Similar strategies have worked elsewhere to help focus outreach on those less talked about communities at risk. In Los Angeles, for example, testing teams visit barbershops to train barbers on how to talk to young Black men about the importance of getting HIV tested and reducing the stigma around the virus. In New Orleans, the health department partners with beauticians and salons for similar goals. 

Those kinds of innovative approaches aren’t always well received. More than a decade ago in San Mateo County, the health department used gay dating apps to initiate conversations with men, posing with stock photos. Once users engaged, officials revealed that the person they were talking to wasn’t real—it was a government employee attempting to discuss sexual health.

But thinking outside the box for addressing the critical moment for HIV care in Arizona is a requirement at this point, say health experts. 

Prisma’s partnership with Social Spin Foundation, a nonprofit laundry service in the Valley, brings testing and sexual health education into everyday spaces like laundromats. “By bringing peer support specialists to Social Spin, we can identify intersections of risk, like substance use or housing insecurity, and connect people to resources beyond just HIV testing,” said Michael Greathouse, senior program and medical lead at Prisma.

Hate Crimes in Arizona: Gaps Affecting LGBTQ+ Protections
With no lifeboat in sight, some HIV prevention programs may shutter because of federal funding cuts.

At Social Spin, Prisma workers offer no-cost rapid testing, peer support, and connections to mental health care, PrEP education, and primary care. According to Greathouse, about 10 percent of people reached through these efforts have started PrEP, the medical protocol that can reduce HIV transmission by up to 99 percent when used correctly. 

Better Than Not Knowing

Aunt Rita’s Foundation, meanwhile, has pioneered at-home testing statewide, mailing free kits to rural residents, youth, people of color, and native communities.

“This lets people self-administer a test in the privacy and comfort of their home without dealing with discrimination or stigma,” said Executive Director Stacey Jay Cavaliere.  “It gives people the information they need to make informed decisions about their health moving forward.”

Since offering the service of at-home testing kits, they have delivered 1,000 kits each year, Cavaliere said, helping overcome barriers tied to transportation, finances, and stigma. 

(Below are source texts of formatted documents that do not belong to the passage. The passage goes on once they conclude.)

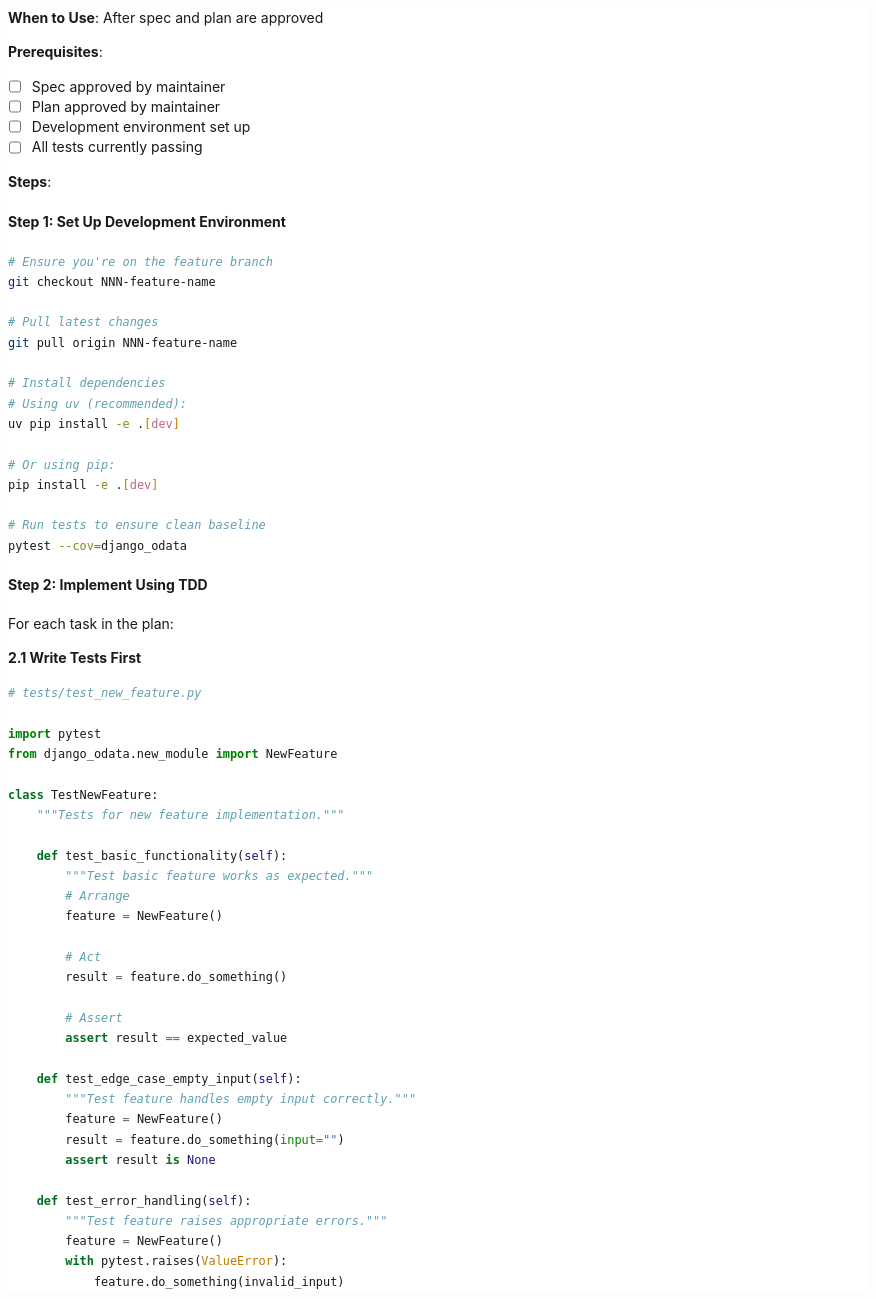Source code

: **When to Use**: After spec and plan are approved

**Prerequisites**:
- [ ] Spec approved by maintainer
- [ ] Plan approved by maintainer
- [ ] Development environment set up
- [ ] All tests currently passing

**Steps**:

#### Step 1: Set Up Development Environment

```bash
# Ensure you're on the feature branch
git checkout NNN-feature-name

# Pull latest changes
git pull origin NNN-feature-name

# Install dependencies
# Using uv (recommended):
uv pip install -e .[dev]

# Or using pip:
pip install -e .[dev]

# Run tests to ensure clean baseline
pytest --cov=django_odata
```

#### Step 2: Implement Using TDD

For each task in the plan:

**2.1 Write Tests First**

```python
# tests/test_new_feature.py

import pytest
from django_odata.new_module import NewFeature

class TestNewFeature:
    """Tests for new feature implementation."""
    
    def test_basic_functionality(self):
        """Test basic feature works as expected."""
        # Arrange
        feature = NewFeature()
        
        # Act
        result = feature.do_something()
        
        # Assert
        assert result == expected_value
    
    def test_edge_case_empty_input(self):
        """Test feature handles empty input correctly."""
        feature = NewFeature()
        result = feature.do_something(input="")
        assert result is None
    
    def test_error_handling(self):
        """Test feature raises appropriate errors."""
        feature = NewFeature()
        with pytest.raises(ValueError):
            feature.do_something(invalid_input)
```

Those kinds of options have proven to be effective in cities like New York, where the city health department partnered with the gay hookup app Grindr to get people tested with at-home testing kits users could order through the app. In that case, the partnership resulted in a campaign by the app to offer users notifications and reminders for when to get tested. 

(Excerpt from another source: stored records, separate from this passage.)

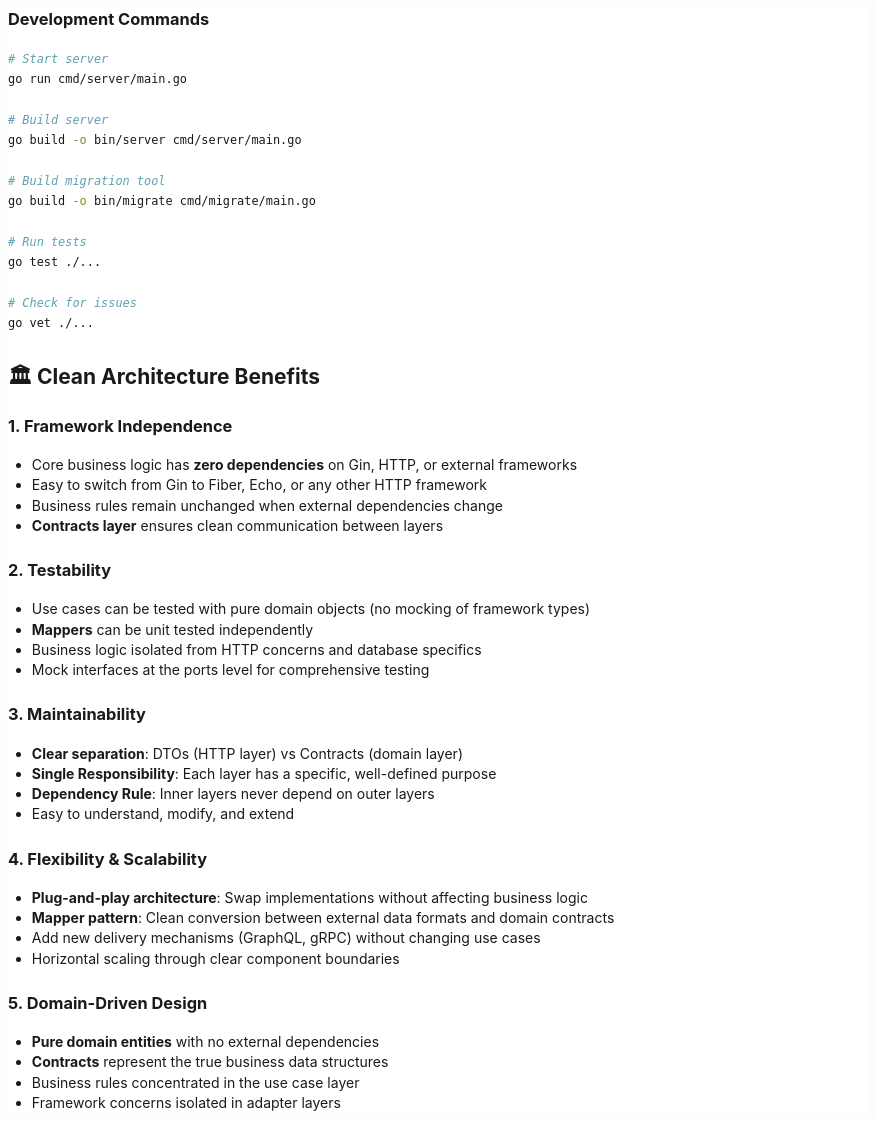 ### Development Commands

```bash
# Start server
go run cmd/server/main.go

# Build server
go build -o bin/server cmd/server/main.go

# Build migration tool
go build -o bin/migrate cmd/migrate/main.go

# Run tests
go test ./...

# Check for issues
go vet ./...
```

## 🏛️ Clean Architecture Benefits

### 1. **Framework Independence**

- Core business logic has **zero dependencies** on Gin, HTTP, or external frameworks
- Easy to switch from Gin to Fiber, Echo, or any other HTTP framework
- Business rules remain unchanged when external dependencies change
- **Contracts layer** ensures clean communication between layers

### 2. **Testability**

- Use cases can be tested with pure domain objects (no mocking of framework types)
- **Mappers** can be unit tested independently
- Business logic isolated from HTTP concerns and database specifics
- Mock interfaces at the ports level for comprehensive testing

### 3. **Maintainability**

- **Clear separation**: DTOs (HTTP layer) vs Contracts (domain layer)
- **Single Responsibility**: Each layer has a specific, well-defined purpose
- **Dependency Rule**: Inner layers never depend on outer layers
- Easy to understand, modify, and extend

### 4. **Flexibility & Scalability**

- **Plug-and-play architecture**: Swap implementations without affecting business logic
- **Mapper pattern**: Clean conversion between external data formats and domain contracts
- Add new delivery mechanisms (GraphQL, gRPC) without changing use cases
- Horizontal scaling through clear component boundaries

### 5. **Domain-Driven Design**

- **Pure domain entities** with no external dependencies
- **Contracts** represent the true business data structures
- Business rules concentrated in the use case layer
- Framework concerns isolated in adapter layers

But at-home testing kits have their limits. For one, it’s difficult to follow up with people if they test positive and get them into immediate care. Though the kits Aunt Rita’s sends out offers follow-up steps in the event of a positive (or negative) test, there is very little that can be done to coerce someone into going into care if they are not in a clinic. 

There is also the psychological stress of testing positive without someone around: “It’s an incredibly stressful moment,” Cavaliere said. 

None of these programs, alone, are a panacea to the rising HIV rate in Arizona, but altogether they do help solve one of the biggest problems sexual health professionals worry about: people now knowing their status. 

Across the nation, of those living HIV, 13% are estimated not knowing their status, according to the Centers for Disease Control’s most recent numbers. 

These kinds of programs, at the very least, help mitigate that problem, said Cavaliere: “We would rather have people know their status and supply them with resources than not get tested at all.”